Start of GIVEN DATA
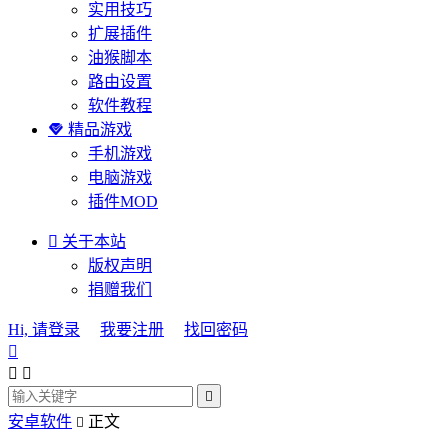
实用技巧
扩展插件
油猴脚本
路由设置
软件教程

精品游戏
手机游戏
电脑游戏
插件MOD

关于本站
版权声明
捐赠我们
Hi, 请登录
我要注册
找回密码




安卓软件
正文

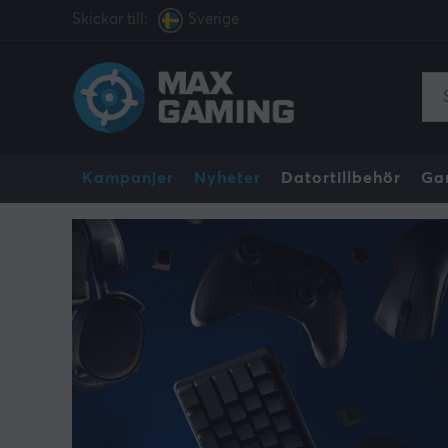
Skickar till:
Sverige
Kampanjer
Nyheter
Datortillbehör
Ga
End of GIVEN DATA
**WRITTEN TASK**: If a record contains a picture, leave the picture out; repeat the record itself exactly.

**SOLUTION TO THIS TASK**:
实用技巧
扩展插件
油猴脚本
路由设置
软件教程

精品游戏
手机游戏
电脑游戏
插件MOD

关于本站
版权声明
捐赠我们
Hi, 请登录
我要注册
找回密码




安卓软件
正文

Skickar till:
Sverige
Kampanjer
Nyheter
Datortillbehör
Ga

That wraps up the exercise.